Comment 15 Mark McLoughlin 2008-11-19 16:26:15 UTC
(In reply to comment #14)
> What happens if you manually add say kernel-PAE to a kickstart file?  I suspect
> you'll get the right kernel (or both) and this would be an OKish workaround for
> F10.

We haven't tried it yet, but yeah that would probably be our workaround if it doesn't get fixed for F10.

Comment 16 Paul W. Frields 2008-11-19 17:10:12 UTC
Should we add a release note for this for the 0-day update?

Comment 17 John Poelstra 2008-11-19 17:29:02 UTC
I haven't done a kickstart install in a long time and I think it is an unreasonably high requirement for a "workaround".  This is also a regression from Fedora 9.

Comment 18 Jesse Keating 2008-11-19 17:42:41 UTC
Given that you can't run Fedora as a Xen host, which means you need to have $SOMETHING_ELSE installed to run into this, I think it's unreasonable to consider this a blocker bug.  For now, using a kickstart script is likely a workable workaround.  In the near future we could have this fixed with an updates.img

The class of people that are going to have access to a Xen capable setup, but not know how to do a basic kickstart install (especially provided the Fedora and RHEL documentation on doing them) is going to be quite small in my opinion.  I do believe we should have some release notes for this issue, be them notes about using kickstart, using an updates.img, or both.

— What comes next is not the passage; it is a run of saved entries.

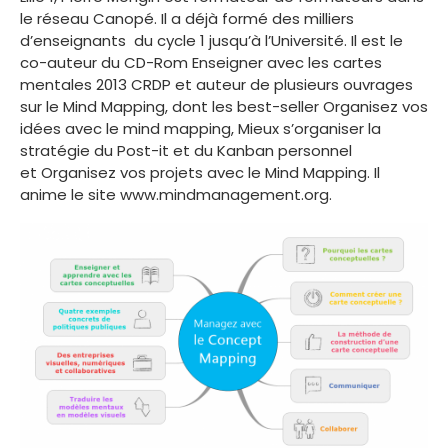
le réseau Canopé. Il a déjà formé des milliers
d’enseignants du cycle 1 jusqu’à l’Université. Il est le
co-auteur du CD-Rom Enseigner avec les cartes
mentales 2013 CRDP et auteur de plusieurs ouvrages
sur le Mind Mapping, dont les best-seller Organisez vos
idées avec le mind mapping, Mieux s’organiser la
stratégie du Post-it et du Kanban personnel
et Organisez vos projets avec le Mind Mapping. Il
anime le site www.mindmanagement.org.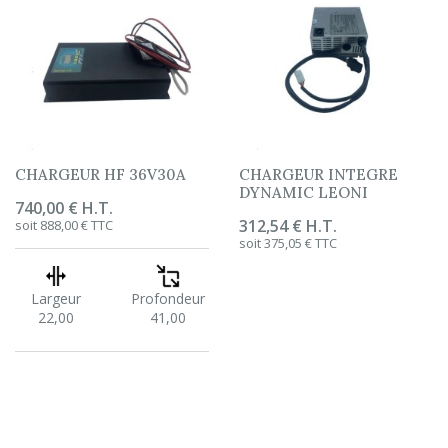
CHARGEUR HF 36V30A
CHARGEUR INTEGRE
DYNAMIC LEONI
Prix
740,00 € H.T.
Prix
312,54 € H.T.
soit 888,00 € TTC
soit 375,05 € TTC
Largeur
Profondeur
22,00
41,00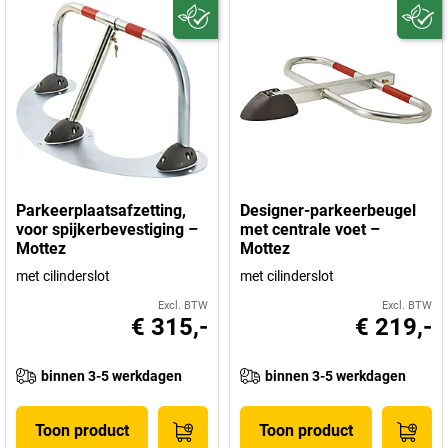
Parkeerplaatsafzetting,
Designer-parkeerbeugel
voor spijkerbevestiging –
met centrale voet –
Mottez
Mottez
met cilinderslot
met cilinderslot
Excl. BTW
Excl. BTW
€ 315,-
€ 219,-
binnen 3-5 werkdagen
binnen 3-5 werkdagen
Toon product
Toon product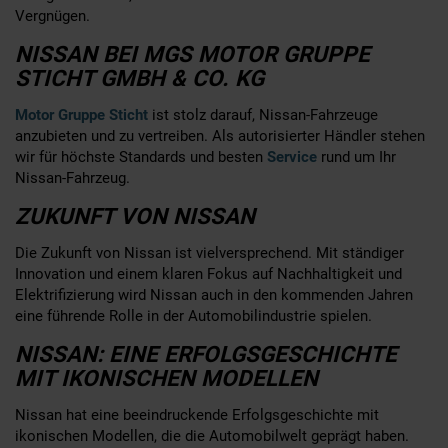
Vergnügen.
NISSAN BEI MGS MOTOR GRUPPE
STICHT GMBH & CO. KG
Motor Gruppe Sticht
ist stolz darauf, Nissan-Fahrzeuge
anzubieten und zu vertreiben. Als autorisierter Händler stehen
wir für höchste Standards und besten
Service
rund um Ihr
Nissan-Fahrzeug.
ZUKUNFT VON NISSAN
Die Zukunft von Nissan ist vielversprechend. Mit ständiger
Innovation und einem klaren Fokus auf Nachhaltigkeit und
Elektrifizierung wird Nissan auch in den kommenden Jahren
eine führende Rolle in der Automobilindustrie spielen.
NISSAN: EINE ERFOLGSGESCHICHTE
MIT IKONISCHEN MODELLEN
Nissan hat eine beeindruckende Erfolgsgeschichte mit
ikonischen Modellen, die die Automobilwelt geprägt haben.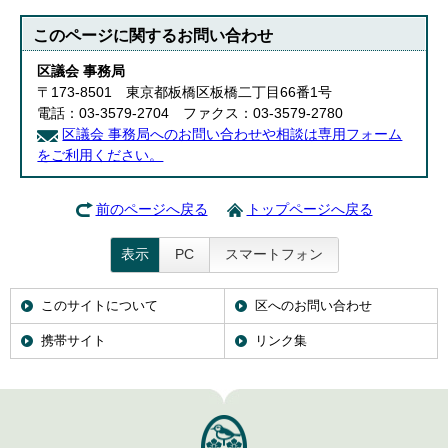
このページに関する
お問い合わせ
区議会 事務局
〒173-8501 東京都板橋区板橋二丁目66番1号
電話：03-3579-2704 ファクス：03-3579-2780
区議会 事務局へのお問い合わせや相談は専用フォーム
をご利用ください。
前のページへ戻る
トップページへ戻る
表示
PC
スマートフォン
このサイトについて
区へのお問い合わせ
携帯サイト
リンク集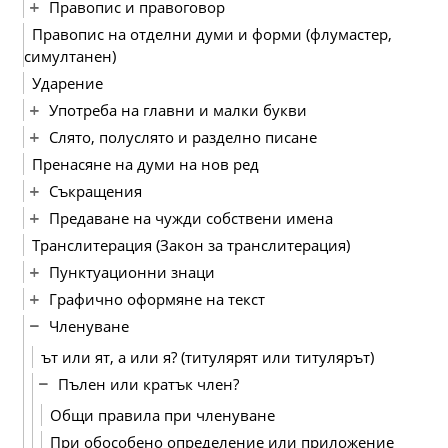
Правопис и правоговор
Правопис на отделни думи и форми (флумастер,
симултанен)
Ударение
Употреба на главни и малки букви
Слято, полуслято и разделно писане
Пренасяне на думи на нов ред
Съкращения
Предаване на чужди собствени имена
Транслитерация (Закон за транслитерация)
Пунктуационни знаци
Графично оформяне на текст
Членуване
ът или ят, а или я? (титулярят или титулярът)
Пълен или кратък член?
Общи правила при членуване
При обособено определение или приложение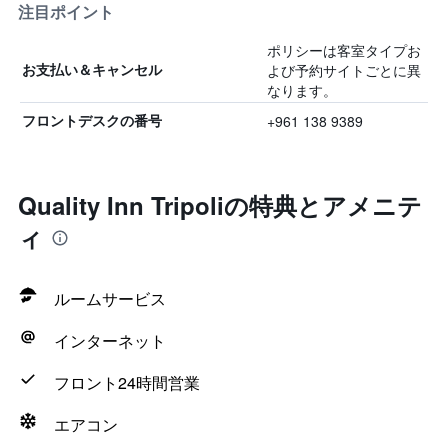
注目ポイント
ポリシーは客室タイプお
よび予約サイトごとに異
お支払い＆キャンセル
なります。
+961 138 9389
フロントデスクの番号
Quality Inn Tripoliの特典とアメニテ
ィ
ルームサービス
インターネット
フロント24時間営業
エアコン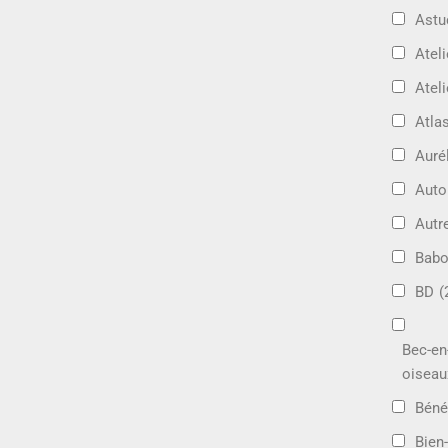
Astu
Ateli
Ateli
Atla
Auré
Aut
Autr
Bab
BD
(
Bec-en
oiseau
Béné
Bien-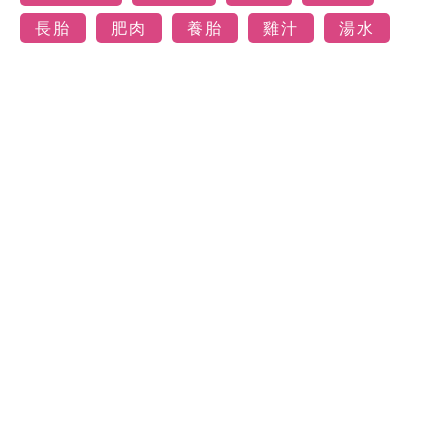
長胎
肥肉
養胎
雞汁
湯水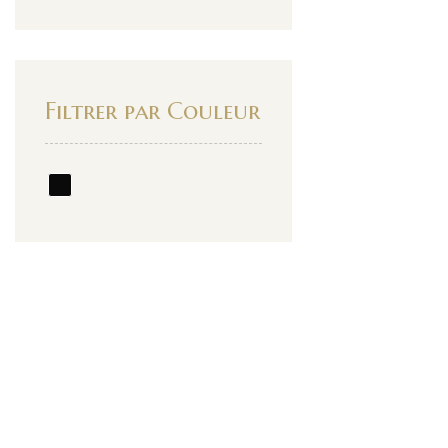
Filtrer par Couleur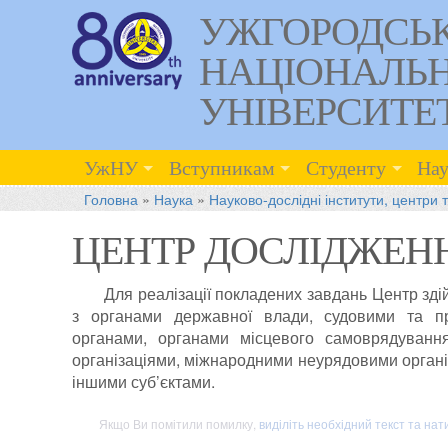
УЖГОРОДСЬ
НАЦІОНАЛЬ
УНІВЕРСИТЕ
УжНУ
Вступникам
Студенту
Нау
Головна
»
Наука
»
Науково-дослідні інститути, центри 
ЦЕНТР ДОСЛІДЖЕНН
Для реалізації покладених завдань Центр зд
з органами державної влади, судовими та п
органами, органами місцевого самоврядуванн
організаціями, міжнародними неурядовими органі
іншими суб’єктами.
Якщо Ви помітили помилку,
виділіть необхідний текст та нат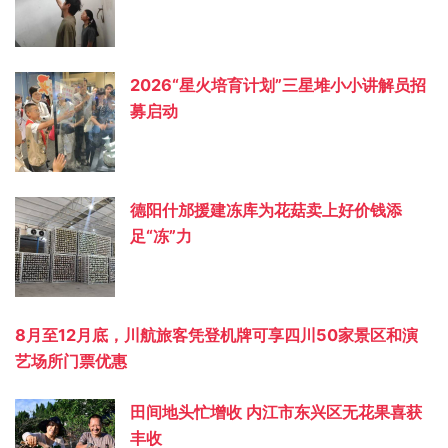
2026“星火培育计划”三星堆小小讲解员招
募启动
德阳什邡援建冻库为花菇卖上好价钱添
足“冻”力
8月至12月底，川航旅客凭登机牌可享四川50家景区和演
艺场所门票优惠
田间地头忙增收 内江市东兴区无花果喜获
丰收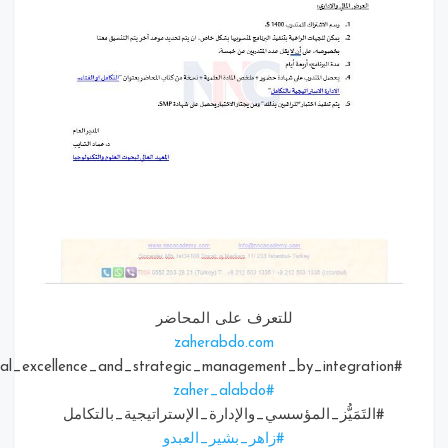
للتعرف على المحاضر
zaherabdo.com
zaher_alabdo
#
التَمَيُّز_المؤسسي_والإدارة_الإستراتيجية_بالتكامل
#
زاهر_بشير_العبدو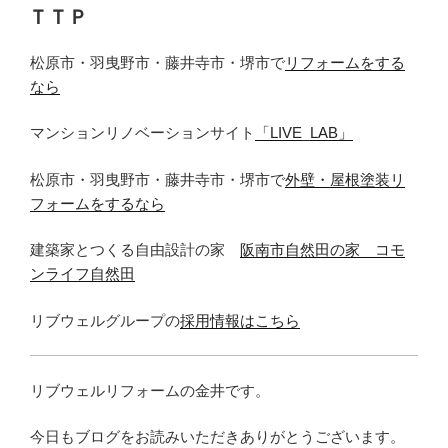
稿
ＴＴＰ
日:
松原市・羽曳野市・藤井寺市・堺市で
リフォームをする
なら
マンションリノベーションサイト
「LIVE_LAB」
松原市・羽曳野市・藤井寺市・堺市で
外壁・屋根塗装リ
フォームをするなら
建築家とつくる自由設計の家
阪南市自然田の家 コモ
ンライフ自然田
リブウェルグループの
採用情報はこちら
リブウェルリフォームの金井です。
今日もブログをお読みいただきありがとうございます。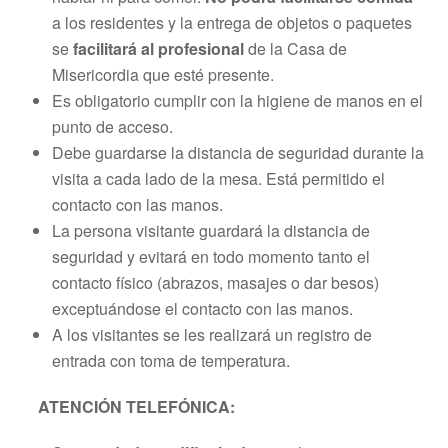
a los residentes y la entrega de objetos o paquetes
se
facilitará al profesional
de la Casa de
Misericordia que esté presente.
Es obligatorio cumplir con la higiene de manos en el
punto de acceso.
Debe guardarse la distancia de seguridad durante la
visita a cada lado de la mesa. Está permitido el
contacto con las manos.
La persona visitante guardará la distancia de
seguridad y evitará en todo momento tanto el
contacto físico (abrazos, masajes o dar besos)
exceptuándose el contacto con las manos.
A los visitantes se les realizará un registro de
entrada con toma de temperatura.
ATENCIÓN TELEFÓNICA: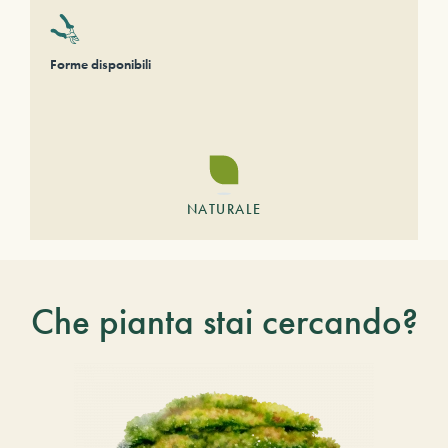
Forme disponibili
NATURALE
Che pianta stai cercando?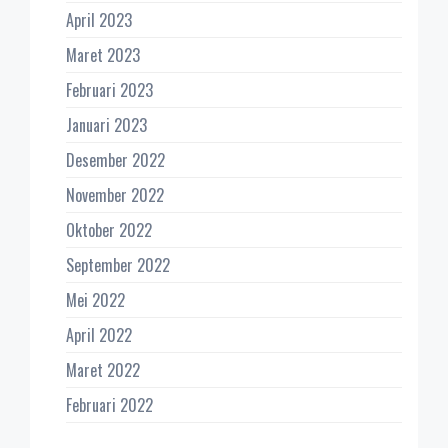
April 2023
Maret 2023
Februari 2023
Januari 2023
Desember 2022
November 2022
Oktober 2022
September 2022
Mei 2022
April 2022
Maret 2022
Februari 2022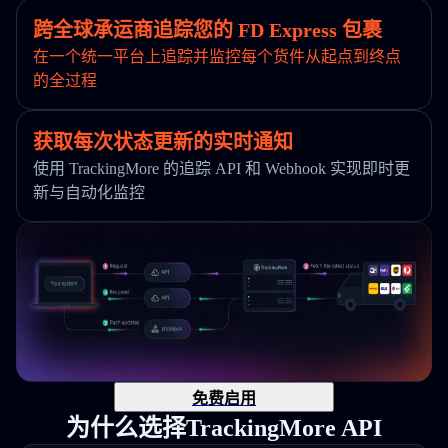
跨全球承运商追踪您的 FD Express 包裹
在一个统一平台上追踪并监控每个货件从起点到终点
的全过程
获取每次状态更新的实时通知
使用 TrackingMore 的追踪 API 和 Webhook 实现即时更
新与自动化监控
免费启用
为什么选择TrackingMore API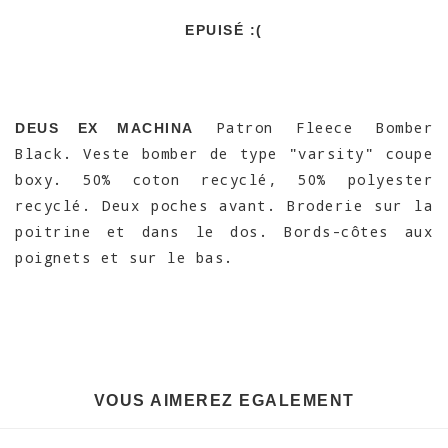
EPUISÉ :(
Patron Fleece Bomber
DEUS EX MACHINA
Black. Veste bomber de type "varsity" coupe
boxy. 50% coton recyclé, 50% polyester
recyclé. Deux poches avant. Broderie sur la
poitrine et dans le dos. Bords-côtes aux
poignets et sur le bas.
VOUS AIMEREZ EGALEMENT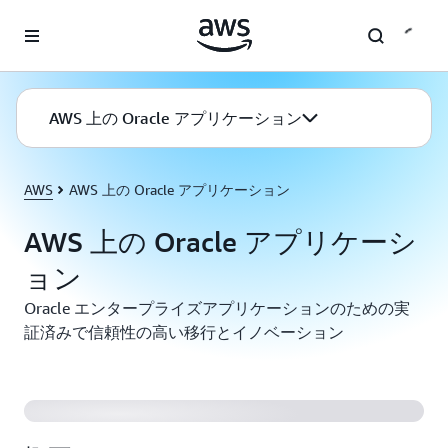
メインコンテンツに移動
AWS 上の Oracle アプリケーション
AWS
AWS 上の Oracle アプリケーション
AWS 上の Oracle アプリケーシ
ョン
Oracle エンタープライズアプリケーションのための実
証済みで信頼性の高い移行とイノベーション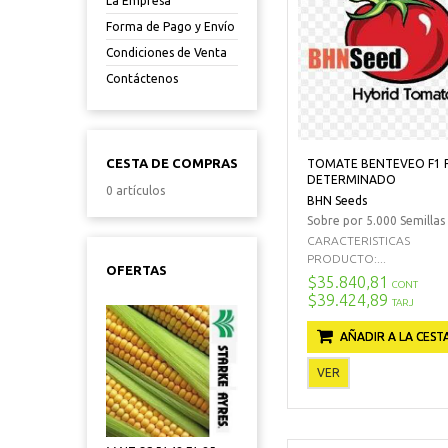
La Empresa
Forma de Pago y Envío
Condiciones de Venta
Contáctenos
CESTA DE COMPRAS
TOMATE BENTEVEO F1 
DETERMINADO
0 artículos
BHN Seeds
Sobre por 5.000 Semillas
CARACTERISTICAS
PRODUCTO:...
OFERTAS
$35.840,81
CONT
$39.424,89
TARJ
AÑADIR A LA CEST
VER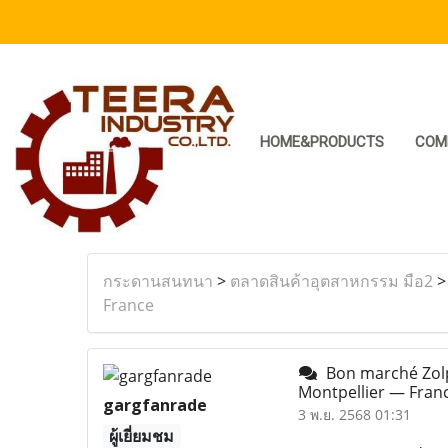
HOME&PRODUCTS
COM
กระดานสนทนา
>
ตลาดสินค้าอุตสาหกรรม มือ2
France
Bon marché Zolp
Montpellier — Fran
gargfanrade
3 พ.ย. 2568 01:31
ผู้เยี่ยมชม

Comment 19 Will Woods 2008-11-24 22:34:17 UTC
Release note added:

https://fedoraproject.org/wiki/Common_F10_bugs#Fedora_10_i686_Xen_guest_won.27t_boot

As I understand it, this only affects 32-bit Xen hosts, which are far less common than 64-bit hosts. Still, it would probably be good if we had an updates.img for this problem soon.

Comment 20 Bug Zapper 2008-11-26 05:09:08 UTC
This bug appears to have been reported against 'rawhide' during the Fedora 10 development cycle.
Changing version to '10'.

More information and reason for this action is here:
http://fedoraproject.org/wiki/BugZappers/HouseKeeping

Comment 21 Daniel Berrangé 2009-03-24 18:18:21 UTC
Installed a new guest  on RHEL-5 Xen host with:

# virt-install --paravirt --location http://download.fedora.redhat.com/pub/fedora/linux/development/i386/os/  --name f11i686xen --file /var/lib/xen/images/f11i686.img --file-size 5 --vnc --ram 900  --noautoconsole


And post-install the guest has

# uname -r
2.6.29-0.258.rc8.git2.fc11.i686.PAE


So anaconda is installing the correct kernel now.

Comment 22 Bill McGonigle 2009-05-26 10:29:55 UTC
If the kernel choices showed up in the Base package selection list the user could just fix this as he goes.  I recently installed a virtual machine with 2GB using HVM and the standard anaconda install method, so I got the non-PAE kernel.  The workaround was to boot the machine again with HVM and then yum install the PAE kernel, adjust the yum timeout and default kernel, and then finally boot the machine PVM.  One side effect of moving Xen to PAE is that one kernel can't boot HVM and PVM anymore, so perhaps if anaconda knew something about the HVM VM's fingerprint it could just install both, anticipating a common usage scenario.